1) what type of dyes can you use with cactus juice? I have some trans tint water soluble powder dye, will that work?

2) curing. I have read both jon's and curtis' curing methods and it seems the pieces need to be wrapped to avoid them sticking together during the curing process. I was thinking of using a custom sheet with individual slots to cure the pieces that is reusable rather than using foil each time. (think cup cake tins but for wood) Is this idea doable or does the foil add some additional benefits other than preventing them from sticking to each other?


----------



## SENC (Jun 26, 2014)

The tins may very well work... the foil also keeps resin from leaking out into the oven. If you try tins, be sure to grease them in some way to prevent the hardening resin from bonding the wood to them - or experiment with 1 and a scrap of wood so if they become inseparable you haven't lost anything. The nice thing about foil is that it rips off.

I have not tried any dye, so can't help you there.

The vacuum process does take a bit longer than you'd expect, so don't do it when you're in a hurry. That system allows you to pull a dry vacuum then suck in the resin. My practice was to pull maximum vacuum dry for at least 30-45 minutes and then add resin. Even then, I'd often run the vacuum and additional 2-3 hours before the air bubbles escaping the wood were minimized.

Also, you'll need to be sure your wood is quite dry. If, after a few hours of stabilizing, you're still pulling a good number of teeny tiny (technical term) bubbles, then that is a sign that moisture was still in the wood - and you could continue to run vacuum for hours and hours longer and still see the same. I had a few of those experiences where I just stopped the vacuum after 3-4 hours with tiny bubbles still escaping the wood. They still came out fine.

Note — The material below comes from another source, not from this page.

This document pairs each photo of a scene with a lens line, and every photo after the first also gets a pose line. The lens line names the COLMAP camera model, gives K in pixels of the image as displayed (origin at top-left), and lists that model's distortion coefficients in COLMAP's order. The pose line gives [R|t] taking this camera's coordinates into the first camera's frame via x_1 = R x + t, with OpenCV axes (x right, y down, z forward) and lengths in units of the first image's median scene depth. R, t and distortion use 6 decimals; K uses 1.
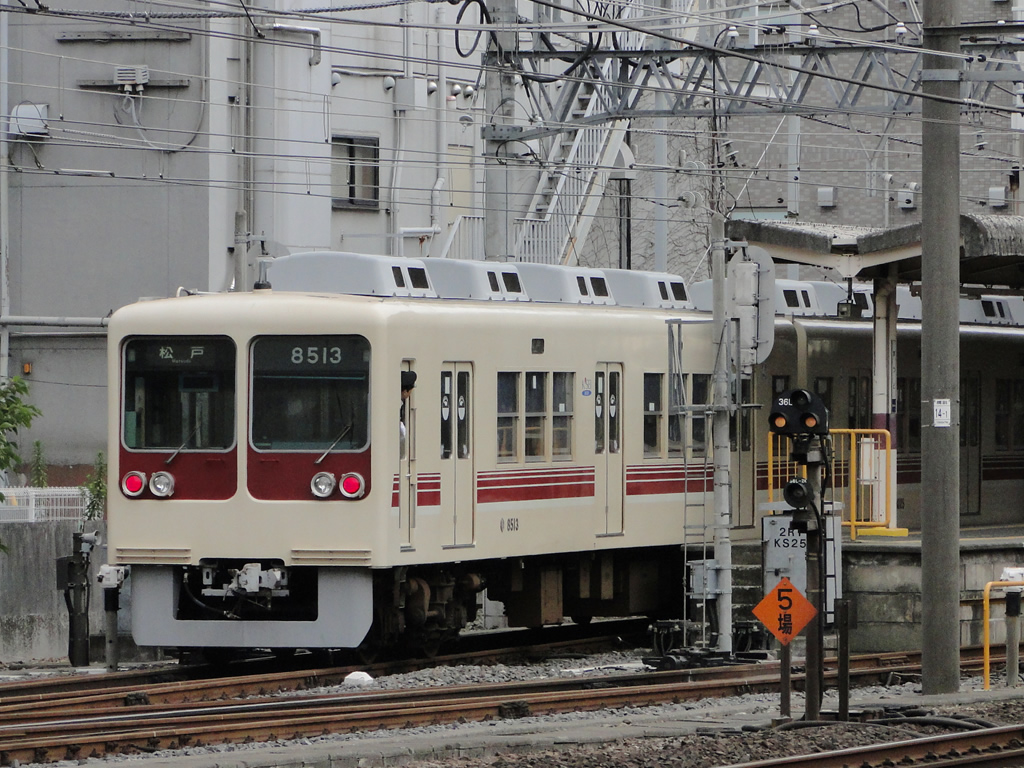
lens RADIAL K [[3338.4, 0, 512.0], [0, 3338.4, 384.0], [0, 0, 1]] dist [0.510266, 0.183915]
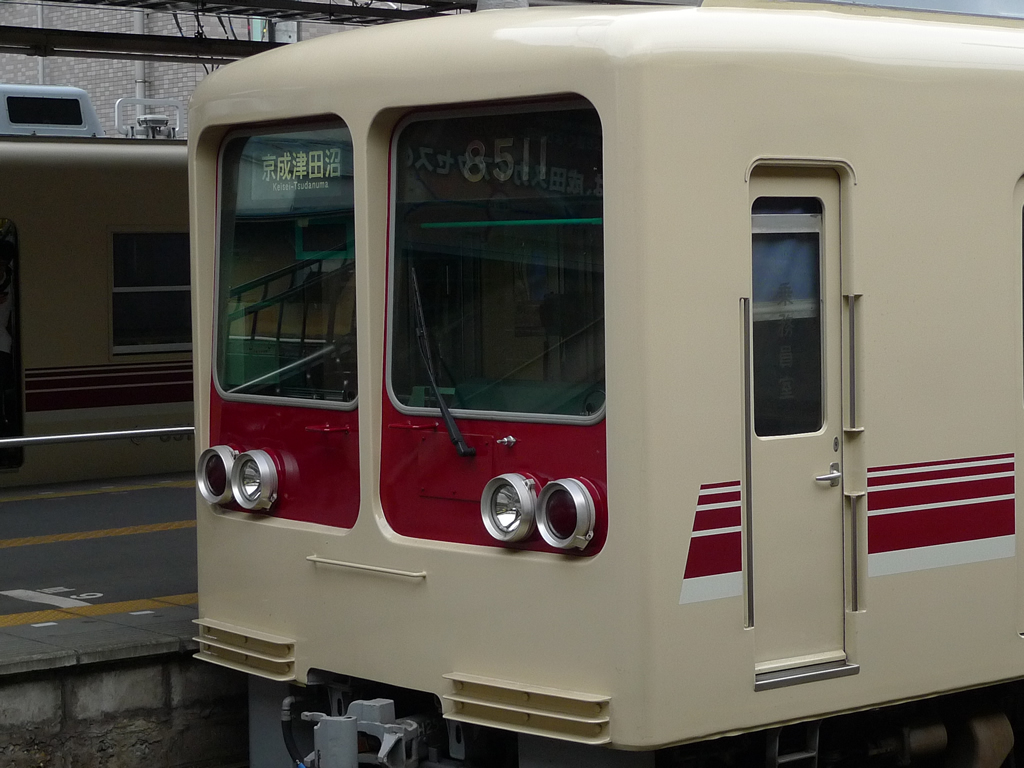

Last, I was told to release vacuum before cutting of the pump - apparently not doing so can suck fluid into the pump and cause issues. Release vacuum slowly, as a rapid pressure change will atomize some of the resin and pull it into the pump. Don't think it does any real harm (other than maybe requiring more oil changes), but stinks to high heaven and makes a mess spurting out of the exhaust. I'd suggest running the vacuum outside if possible... if not, hook a hose to the exhaust and run that outside. Your nose and lungs will be happier.

Good luck and have fun!

Reactions: Thank You! 1


----------



## Drgam (Jun 26, 2014)

Good point on the moisture in the wood. If the wood is dry the bubbles disappear in 2 hours or less. I usually cook the blanks in the microwave a few cycles a couple hours before I put them in the chamber. Make sure they have cooled before you put them in the resin. I use Alumalite liquid dyes so can't help with the powder stuff. Use more dye than you think you need. The wood always comes out lighter than you expect.

Reactions: Thank You! 1


----------